Hal itu disampaikan langsung oleh dosen Ilmu Administrasi Negara, Universitas Jenderal Soedirman, Purwokerto, Drs. Guntur Gunarto M, SI. Kamis 26 November 2020. Menurutnya, Ia tak setuju dengan pendapat yang mengatakan calon tunggal telah menciderai demokrasi. Sebab, bagaimanapun calon tunggal sudah dibenarkan dalam konstitusi negara.

 

“Kalau tidak setuju dengan adanya calon tunggal, Kamarin kemana dan ngapain saudara-saudara sekalian. Ko dari awal tidak melakukan pengelolaan kekuatan melalui partai politik untuk menciptakan kaderisasi yang bisa diajukan dalam kontestasi,”kata Guntur saat menanggapi adanya calon tunggal di Kabupaten Kebumen.

 

Lebih jauh dirinya menilai, dalam konteks Pilakada Kebumen seluruh proses penjaringan calon kepala daerah yang dilakukan oleh partai politik sudah berlangsung secara transparan atau terbuka.
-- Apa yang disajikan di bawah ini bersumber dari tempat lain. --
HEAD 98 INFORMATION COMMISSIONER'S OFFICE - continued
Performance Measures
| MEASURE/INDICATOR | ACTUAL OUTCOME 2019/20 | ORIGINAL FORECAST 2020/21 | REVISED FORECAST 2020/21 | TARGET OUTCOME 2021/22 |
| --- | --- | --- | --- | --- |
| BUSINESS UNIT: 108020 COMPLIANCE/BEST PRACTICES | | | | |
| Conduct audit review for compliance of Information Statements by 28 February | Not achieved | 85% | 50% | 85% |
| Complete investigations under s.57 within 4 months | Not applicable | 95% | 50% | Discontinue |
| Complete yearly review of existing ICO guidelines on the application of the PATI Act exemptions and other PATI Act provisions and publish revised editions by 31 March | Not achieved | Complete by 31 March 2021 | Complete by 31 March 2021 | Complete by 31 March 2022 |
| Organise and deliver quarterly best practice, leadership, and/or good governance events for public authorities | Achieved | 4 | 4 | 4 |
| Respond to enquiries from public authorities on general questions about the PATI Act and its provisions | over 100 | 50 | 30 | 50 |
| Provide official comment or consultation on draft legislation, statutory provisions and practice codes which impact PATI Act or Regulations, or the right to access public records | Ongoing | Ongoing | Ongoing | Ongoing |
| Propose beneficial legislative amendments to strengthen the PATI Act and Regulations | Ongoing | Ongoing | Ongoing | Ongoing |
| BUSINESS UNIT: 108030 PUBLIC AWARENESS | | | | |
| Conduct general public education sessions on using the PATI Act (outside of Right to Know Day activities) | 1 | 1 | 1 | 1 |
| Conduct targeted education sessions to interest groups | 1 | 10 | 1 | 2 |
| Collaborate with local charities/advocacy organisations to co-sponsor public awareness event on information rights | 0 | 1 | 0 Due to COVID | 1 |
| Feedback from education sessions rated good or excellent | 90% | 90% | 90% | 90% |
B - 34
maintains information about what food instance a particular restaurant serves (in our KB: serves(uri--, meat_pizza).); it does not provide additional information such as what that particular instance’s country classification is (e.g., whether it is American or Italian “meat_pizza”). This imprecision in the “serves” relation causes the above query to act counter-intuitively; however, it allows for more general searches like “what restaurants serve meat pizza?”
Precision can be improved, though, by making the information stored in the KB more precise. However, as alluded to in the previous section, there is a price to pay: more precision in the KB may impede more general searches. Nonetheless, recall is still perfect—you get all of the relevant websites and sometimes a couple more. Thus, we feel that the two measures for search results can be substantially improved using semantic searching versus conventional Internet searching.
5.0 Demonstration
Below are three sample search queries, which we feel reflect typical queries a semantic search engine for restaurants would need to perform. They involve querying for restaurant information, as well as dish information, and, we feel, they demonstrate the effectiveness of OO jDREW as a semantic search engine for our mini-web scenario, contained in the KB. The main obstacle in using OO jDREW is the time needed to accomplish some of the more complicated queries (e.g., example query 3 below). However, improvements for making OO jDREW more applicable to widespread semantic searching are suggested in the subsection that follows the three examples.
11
Namun faktanya, tidak ada yang kemudian mendaftarkan diri maju sebagai calon bupati dan wakil bupati, hingga pada akhirnya muncul satu pasangan calon yakni, Arif Sugiyanto dan Ristawati Purwaningsih.

 

“Kalau ini calon tunggal berarti sudah menjadi kerja keras dari partai politik itu. Kalau ini di Kebumen, berarti ya konteksnya di Kebumen. Kalau sudah di cari-cari lalu kemudian ketemuannya calon tunggal dan diadu dengan kotak kosong menurut saya tidak masuk akal,”imbuh Guntur yang juga menjadi Politis itu.

 

Konstitusi melalui UU Pemilu memang telah menyediakan ruang kotak kosong atau kolom kosong sebagai alternatif pilihan masyarakat dengan hadirnya calon tunggal. Namun, ia menilai potensi calon tunggal untuk menang masih tetap tinggi dan Kotak kosong masih sulit untuk menang. Hal ini sekaligus menjadi pertaruhan partai politik dalam menjalakan kredibilitasnya mengusung paslon tunggal.

 

“Jadi menurut menurut hemat saya, Kotak kosong susah untuk menang di Pilkada Kebumen nanti,’’ujarnya.

 

Untuk itu, Partai politik harus bisa membuktikan dan memberikan pemahaman kepada masyarakat bahwa calon tunggal adalah pilihan terbaik. Jangan sampai calon tunggal itu kalah, karena menurutnya, kekalahan itu bisa dipandang sebagai bentuk kegagalan demokrasi dalam mencari sosok kepala daerah yang definitif. (K24/THR).